Similar to https://huggingface.co/datasets/deepmind/code_contests#data-instances

This parquet will later be converted into the format you currently have with the HTML-style tags. Sorry for the confusion 😅

PhungVanDuy commented 1 year ago

@ncoop57 I got it, so do you want me to make lm_dataformat for html-styles also besides parquet like above?

ncoop57 commented 1 year ago

not quiet yet @PhungVanDuy as during our weekly meeting we are going to finalize the format, so it might change slightly

PhungVanDuy commented 1 year ago

not quiet yet @PhungVanDuy as during our weekly meeting we are going to finalize the format, so it might change slightly

Got it, no worries I have the function on code to make HTML so we can easy to change.

P/S: Hint is a new field that I combined from my research before (I collected tutorials from Codeforces and write in latex form), we can note this field to explore how tutorials affect models later.

PhungVanDuy commented 1 year ago

@ncoop57 Updated files at this link, I also refactor CP Dataset (without scrape on this file, just fetch dataset from Gdrive), only Topcoder is had scraper code. I also added unittests.py file and dummy data.

PhungVanDuy commented 1 year ago

@faraday you can make some updates about LeetCode here to keep tracking.

faraday commented 1 year ago

Here are some statistics about the LeetCode data:

I have used asyncio and aiohttp in scraping code but server-side rate limits are bottleneck in downloading topic data. I think it's best to grab the snapshot (time-tagged with 20220928) and shape the scraper as a delta-update from there.

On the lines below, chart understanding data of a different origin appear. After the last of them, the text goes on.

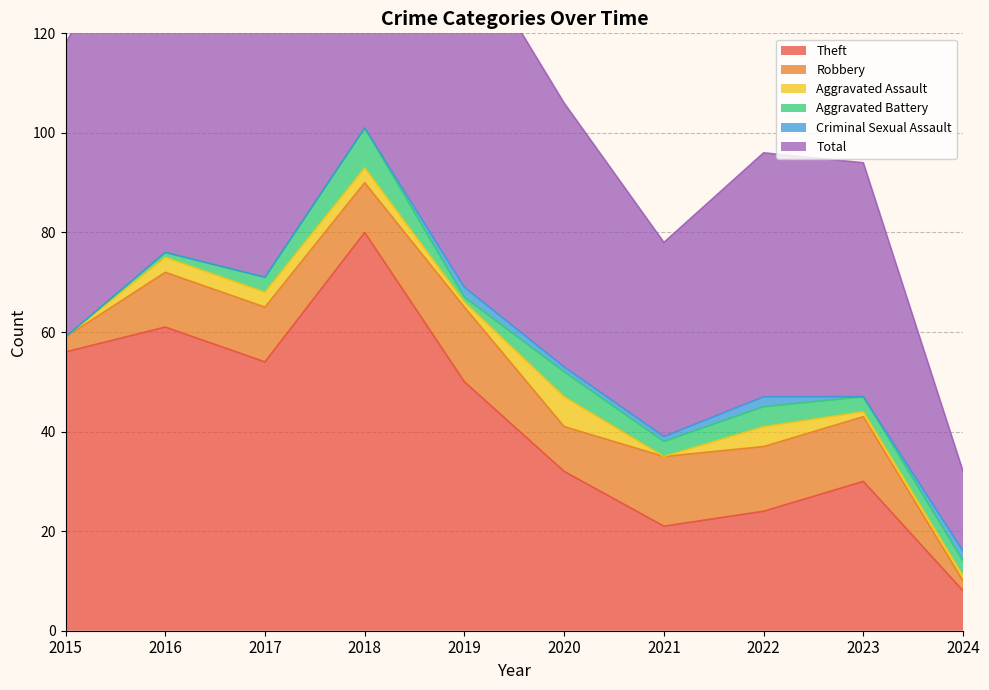

True or false: Criminal Sexual Assault and Aggravated Battery intersect in this chart.

True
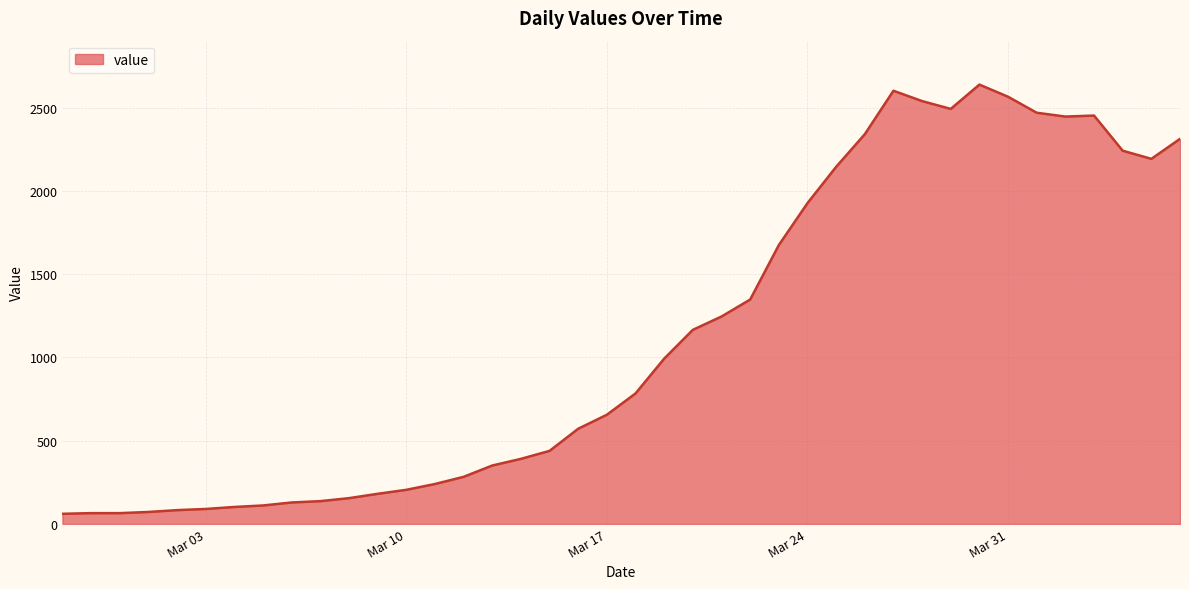

What is the difference between the maximum and minimum values?

2578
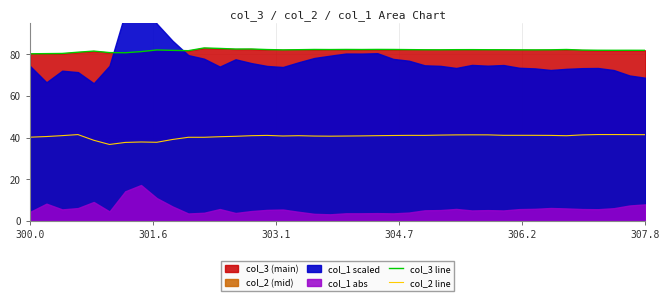

How many lines are shown in the chart?

2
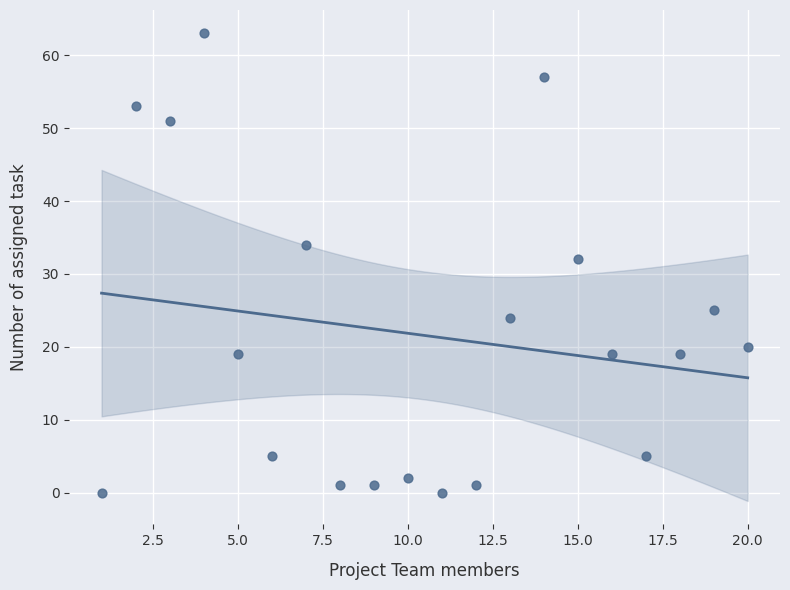

What is the range of X values (max minus min)?

19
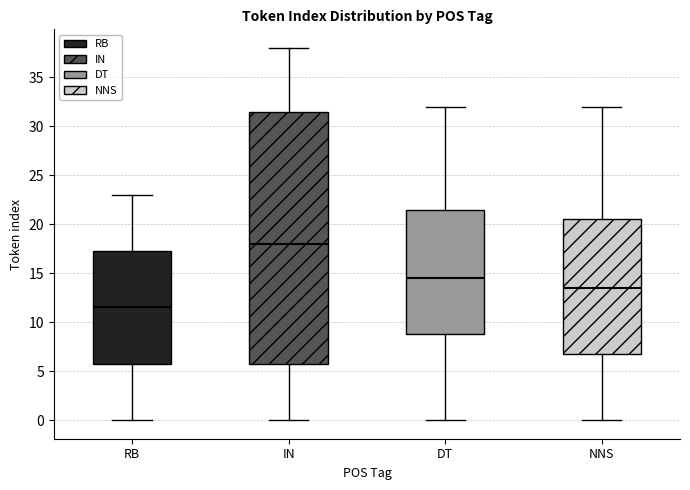

Which box's median line is the highest?

IN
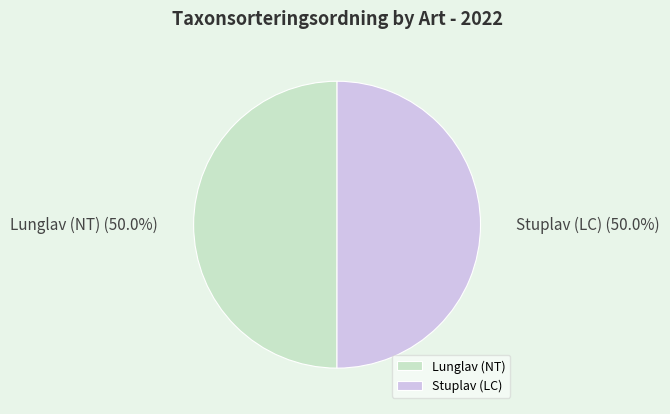

What percentage do Stuplav (LC) and Lunglav (NT) together represent?

100.0%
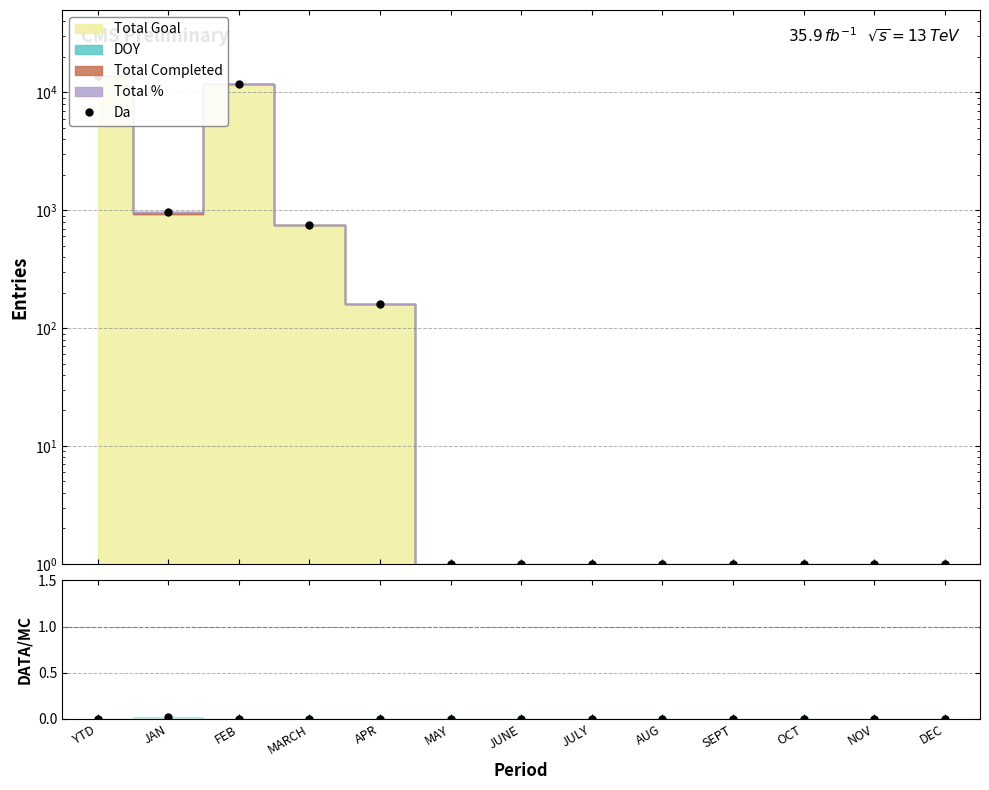

At which category does the chart reach its peak across all series?

JAN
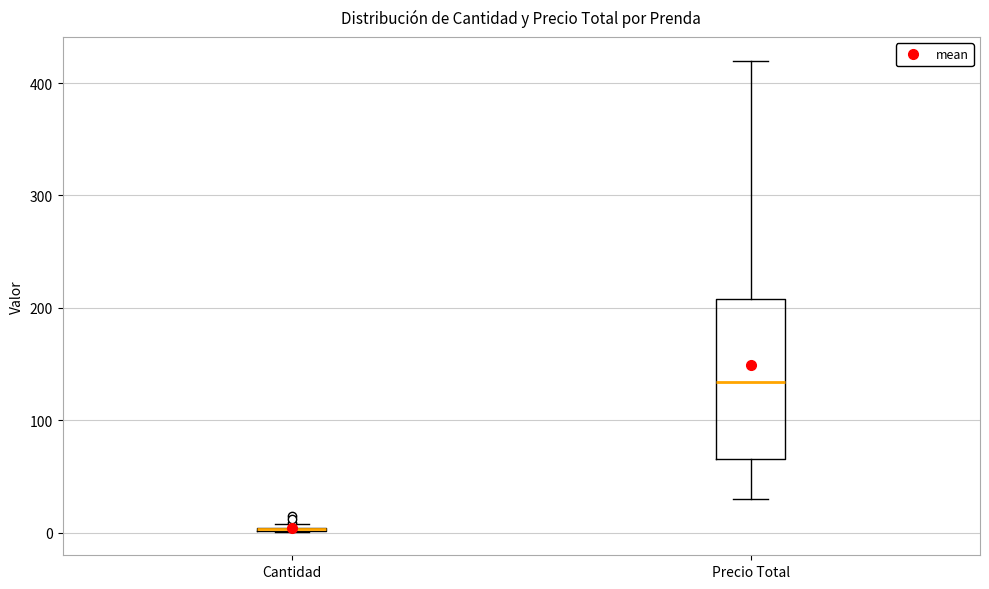

Reading left to right, read every box against the y-axis: the position of its median line, the range the box covers, and the ends of its whiskers. The values are not printed on the chart, so give them approximately, as read against the axis.

Cantidad: box collapsed to a line at 0, whiskers 0 to 10
Precio Total: median 130, box 70 to 210, whiskers 30 to 420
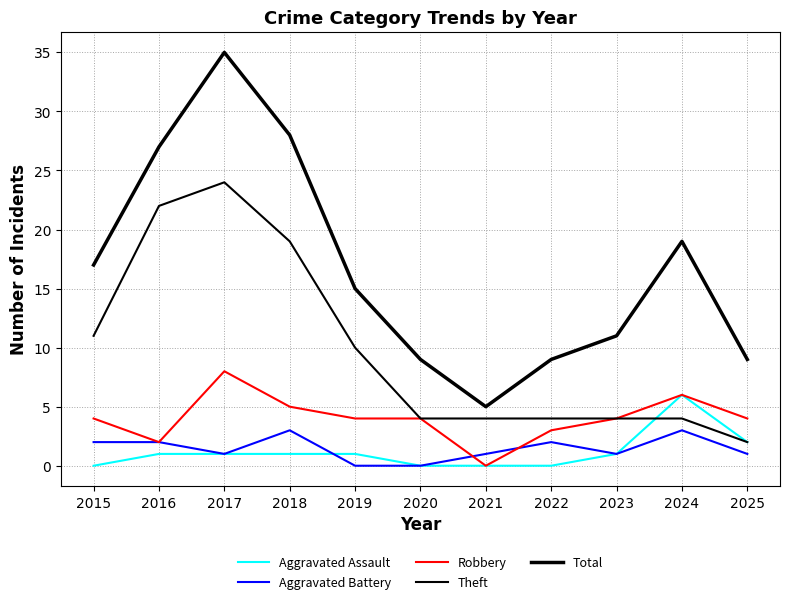

Is this an area chart (filled region under the line)?

No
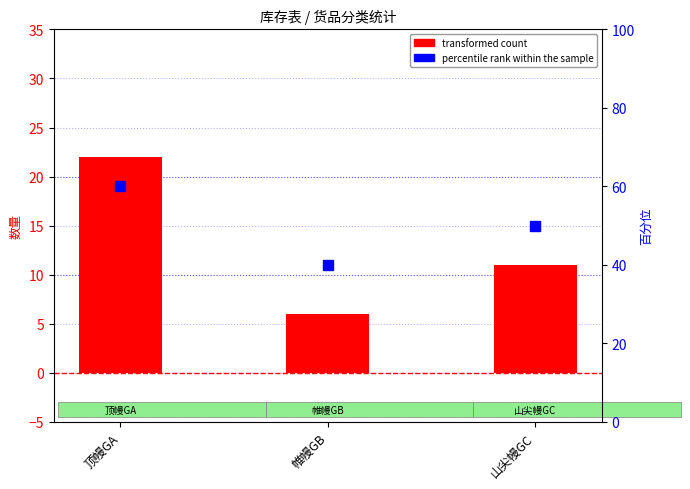

Which series contains the lowest Y value?

transformed count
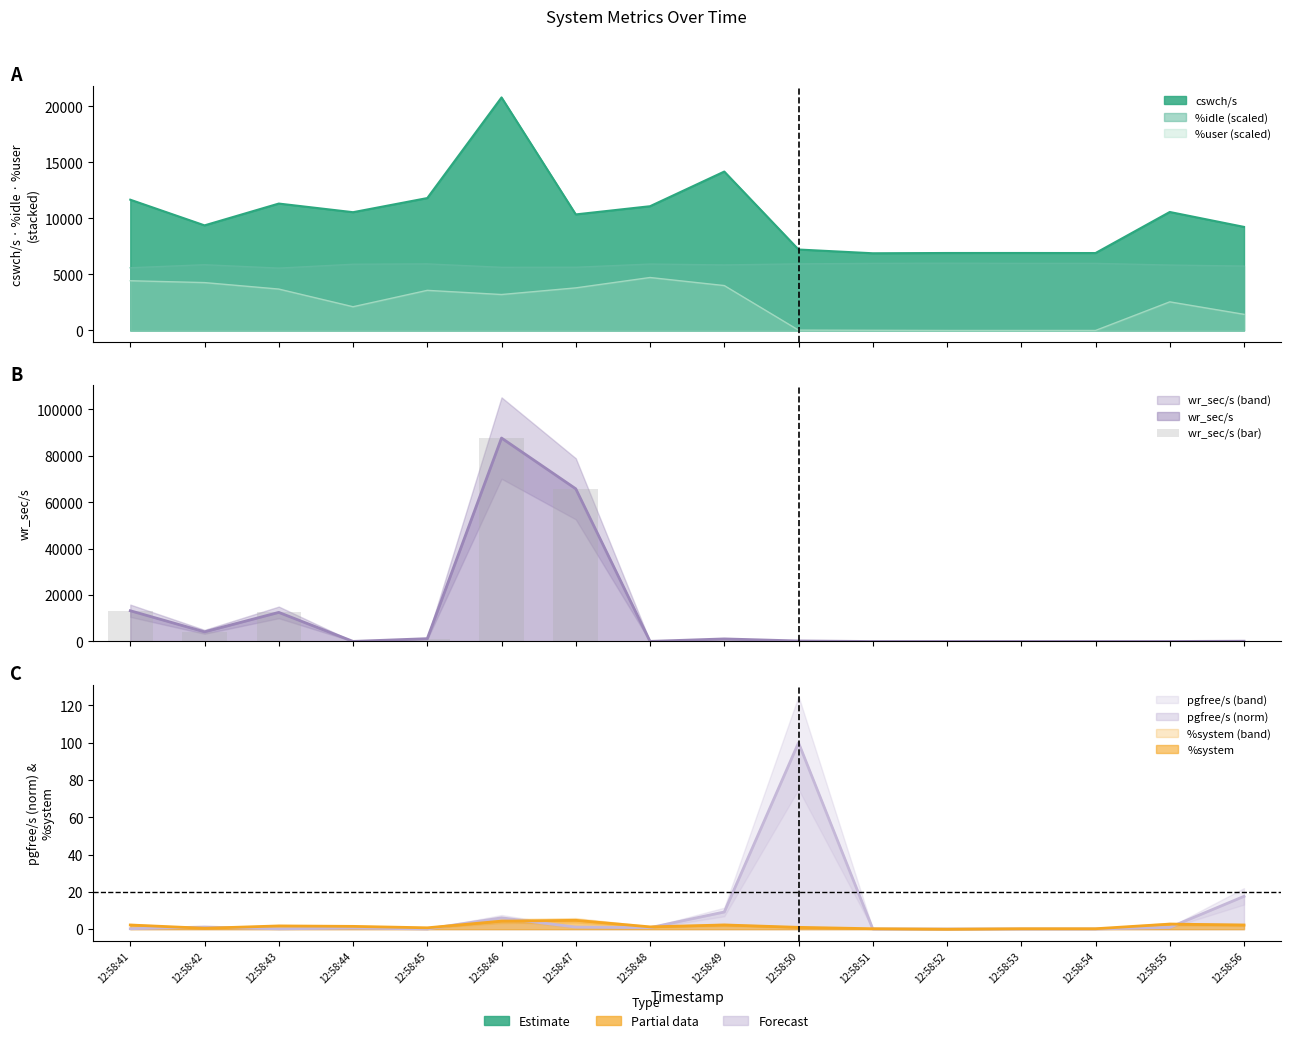

How many data points does each series have?

16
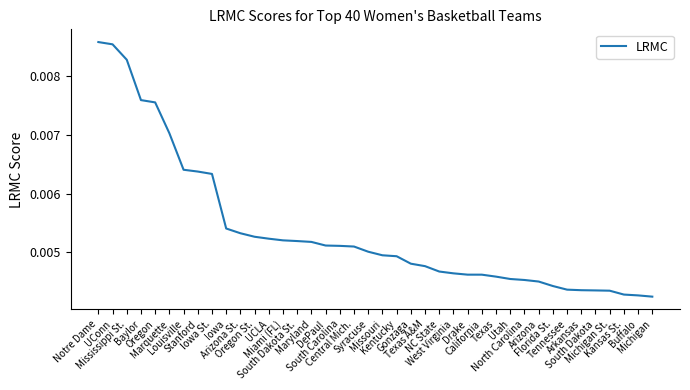

How many series are shown in this chart?

1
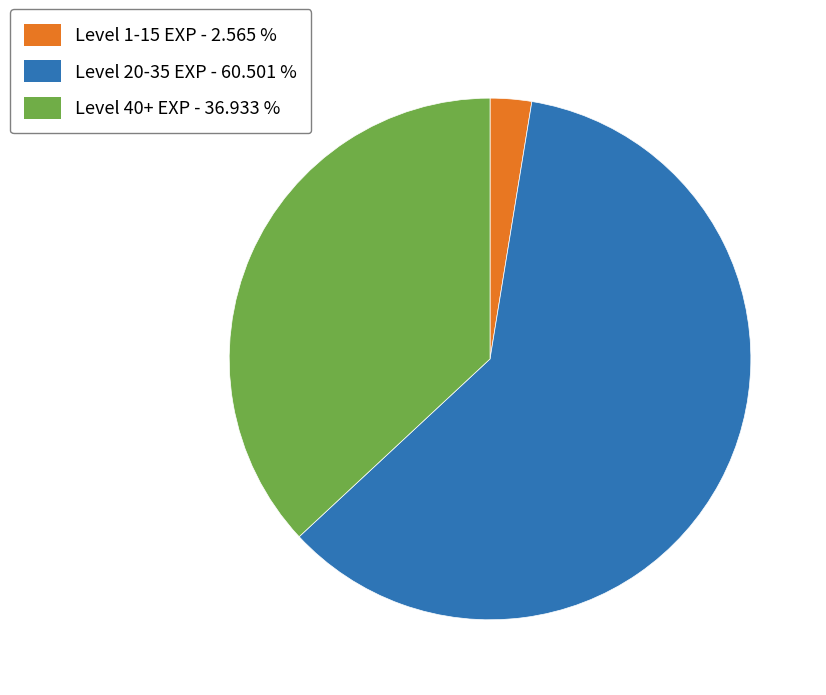

Approximately how many times larger is the value at Level 20-35 EXP - 60.501 % compared to Level 40+ EXP - 36.933 %?

1.6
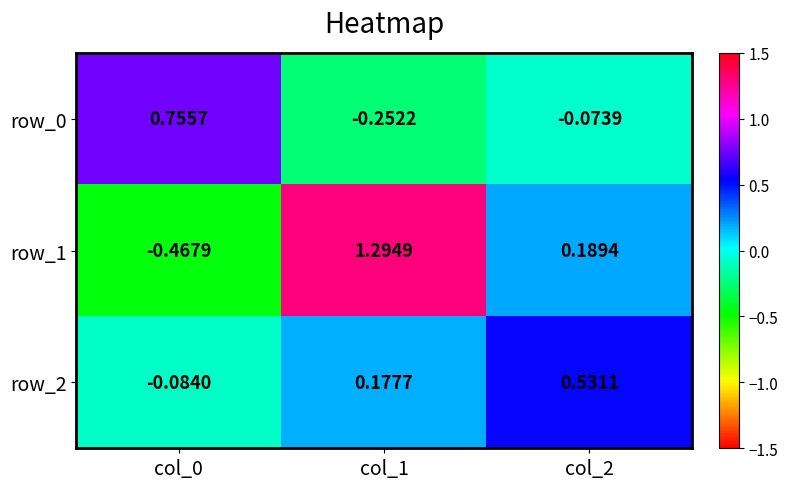

At which category is the sum across all series the highest?

col_1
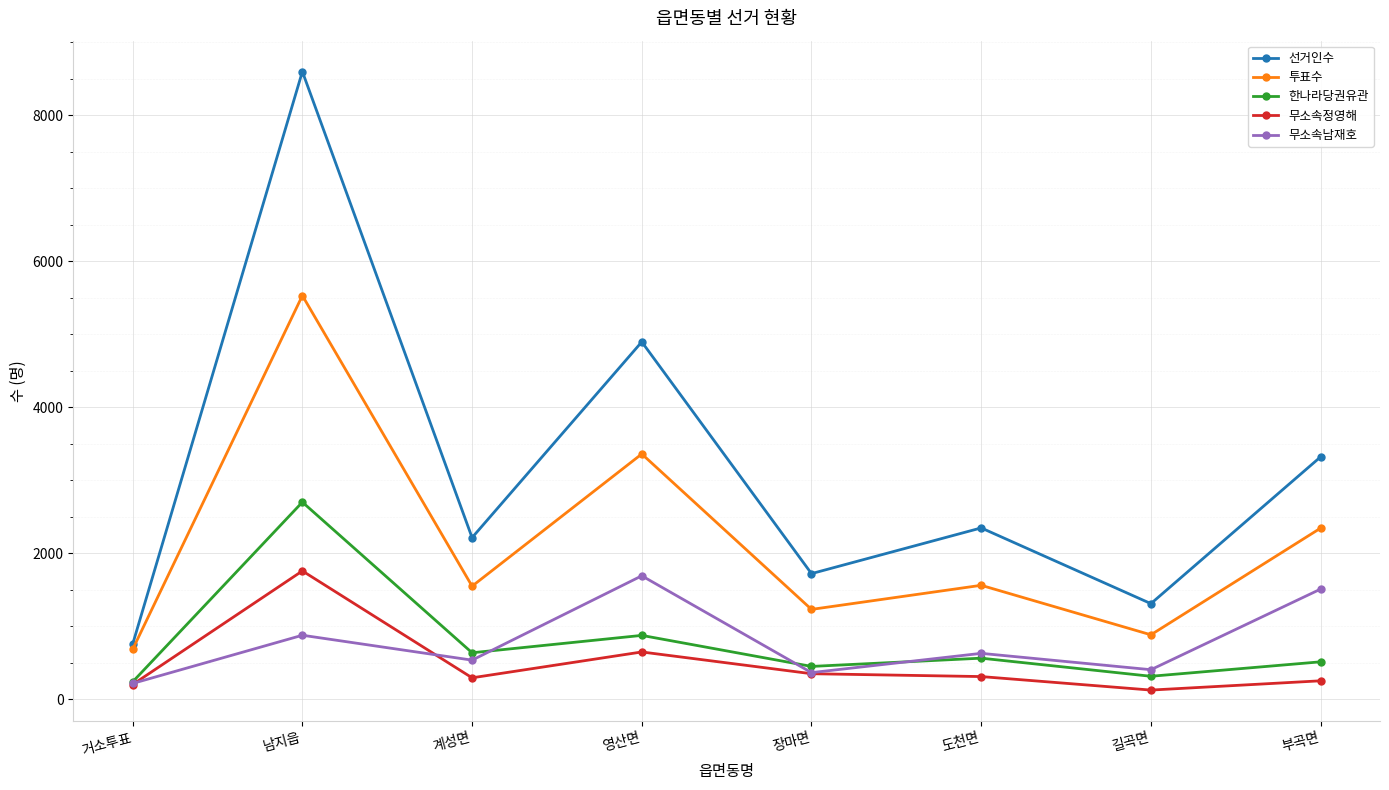

Which series has the largest range (max minus min)?

선거인수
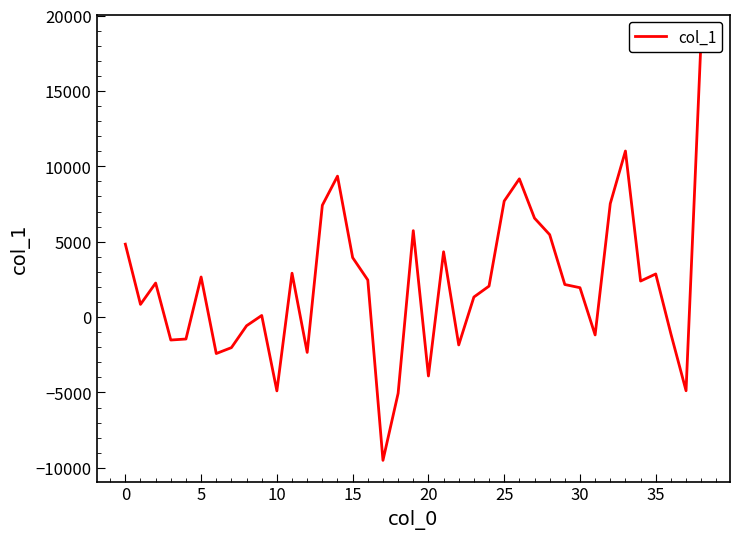

What is the sum of all values?

82908.5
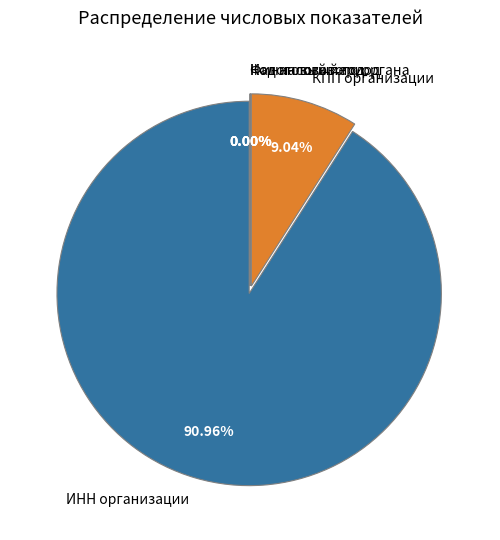

What is the smallest slice in the pie chart?

Налоговый период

faraday commented 1 year ago

As an example, Two Sum has around 11k related topics, many of them people sending their solutions in different languages (probably covering most of programming languages). If we are to represent topics as solution list together with the question, I don't think databases could cope well with that. We'll discuss more about this, noting it here. We should probably aim for representing it as Forum as you previously suggested.